Defensor Sporting venció a Biguá en la segunda final de cadetes, con un excelente marco de público, y forzó un juego decisivo.

Tras un primer triunfo de Biguá en su escenario, Defensor Sporting recibía al Pato en el segundo punto de la serie. Los locales, dirigidos por Rodrigo Marín, saltaron a la cancha con Facundo Inzaurralde, Lucas Michaelsson, Ignacio Gadnich, Felipe Silveira y Mateo Bianchi; al tiempo que los conducidos por Pablo Ibón abrieron con Manuel Saavedra, Federico Benavides, Ángel Arévalo, Sebastián Noceda y Gianni Beccino.

El primer cuarto fue intenso, con Inzaurralde generando para el local, más los rompimientos al aro de Gadnich, mientras el Pato jugó desde la conducción de Saavedra y tuvo en Arévalo y Corbo su cuota de gol. Si bien Biguá llegó a empatar, un triple de Gadnich dejó el score 21-18 a su favor al final del primer chico.

Buenos ingresos de Fabrizio Giordano y Juani Baldenegro le dieron ocho puntos de ventaja al local, pero Corbo tuvo un gran reingreso junto con Gianni Baccino para hacer pasar al equipo de Villa Biarritz. Mateo Bianchi tuvo buenos minutos en un juego que volvió a hacerse equilibrado, un bombazo de Federico Benavides adelantó a Biguá pero con libres de Nacho Gadnich el local se fue al descanso largo ganando 39-38.

QUÉ PRODUCIR
Según el extracto, ¿con qué marcador se fue Defensor Sporting al descanso largo?

ENTRADAS DE DATOS
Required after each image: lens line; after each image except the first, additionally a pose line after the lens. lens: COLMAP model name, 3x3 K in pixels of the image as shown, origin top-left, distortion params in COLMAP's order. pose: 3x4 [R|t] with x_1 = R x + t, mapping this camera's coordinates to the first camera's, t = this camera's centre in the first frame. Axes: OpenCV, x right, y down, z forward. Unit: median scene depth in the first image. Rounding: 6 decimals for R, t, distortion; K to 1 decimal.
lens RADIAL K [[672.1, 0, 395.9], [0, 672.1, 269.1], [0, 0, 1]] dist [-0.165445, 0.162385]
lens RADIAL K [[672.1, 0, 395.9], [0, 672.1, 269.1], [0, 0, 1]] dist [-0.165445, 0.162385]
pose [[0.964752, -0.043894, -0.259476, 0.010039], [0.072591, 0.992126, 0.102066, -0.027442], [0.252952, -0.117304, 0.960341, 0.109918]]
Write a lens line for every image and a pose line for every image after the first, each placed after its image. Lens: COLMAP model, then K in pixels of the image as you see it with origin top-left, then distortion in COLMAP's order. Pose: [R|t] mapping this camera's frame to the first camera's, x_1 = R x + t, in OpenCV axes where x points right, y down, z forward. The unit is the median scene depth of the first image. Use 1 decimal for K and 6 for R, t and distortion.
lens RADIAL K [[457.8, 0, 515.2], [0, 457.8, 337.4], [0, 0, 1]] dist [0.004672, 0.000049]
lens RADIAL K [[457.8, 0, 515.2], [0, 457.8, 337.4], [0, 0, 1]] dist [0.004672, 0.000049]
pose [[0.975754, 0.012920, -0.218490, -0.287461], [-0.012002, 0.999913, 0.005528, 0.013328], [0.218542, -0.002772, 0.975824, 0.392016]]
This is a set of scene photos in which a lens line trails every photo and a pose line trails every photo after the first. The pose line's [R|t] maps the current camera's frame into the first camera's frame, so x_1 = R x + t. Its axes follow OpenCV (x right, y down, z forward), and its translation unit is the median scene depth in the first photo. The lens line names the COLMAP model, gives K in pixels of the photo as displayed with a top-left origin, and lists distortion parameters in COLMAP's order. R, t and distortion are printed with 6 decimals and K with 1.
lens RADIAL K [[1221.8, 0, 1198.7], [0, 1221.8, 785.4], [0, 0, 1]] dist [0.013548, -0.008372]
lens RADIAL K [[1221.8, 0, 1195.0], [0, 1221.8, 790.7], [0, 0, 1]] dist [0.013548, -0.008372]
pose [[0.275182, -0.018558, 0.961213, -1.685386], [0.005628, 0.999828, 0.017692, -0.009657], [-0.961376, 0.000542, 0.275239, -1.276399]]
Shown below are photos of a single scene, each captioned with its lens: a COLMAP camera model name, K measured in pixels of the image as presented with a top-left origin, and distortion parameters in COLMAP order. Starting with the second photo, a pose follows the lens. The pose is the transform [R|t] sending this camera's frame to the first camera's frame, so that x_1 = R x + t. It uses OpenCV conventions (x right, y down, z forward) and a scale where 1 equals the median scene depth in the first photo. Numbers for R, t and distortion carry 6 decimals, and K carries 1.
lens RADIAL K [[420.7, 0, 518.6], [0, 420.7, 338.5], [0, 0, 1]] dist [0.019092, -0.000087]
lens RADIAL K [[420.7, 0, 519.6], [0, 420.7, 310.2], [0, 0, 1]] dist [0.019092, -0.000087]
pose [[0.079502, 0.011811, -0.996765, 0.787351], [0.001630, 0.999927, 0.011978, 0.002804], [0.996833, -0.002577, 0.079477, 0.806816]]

RESULTADO
Ganando 39-38.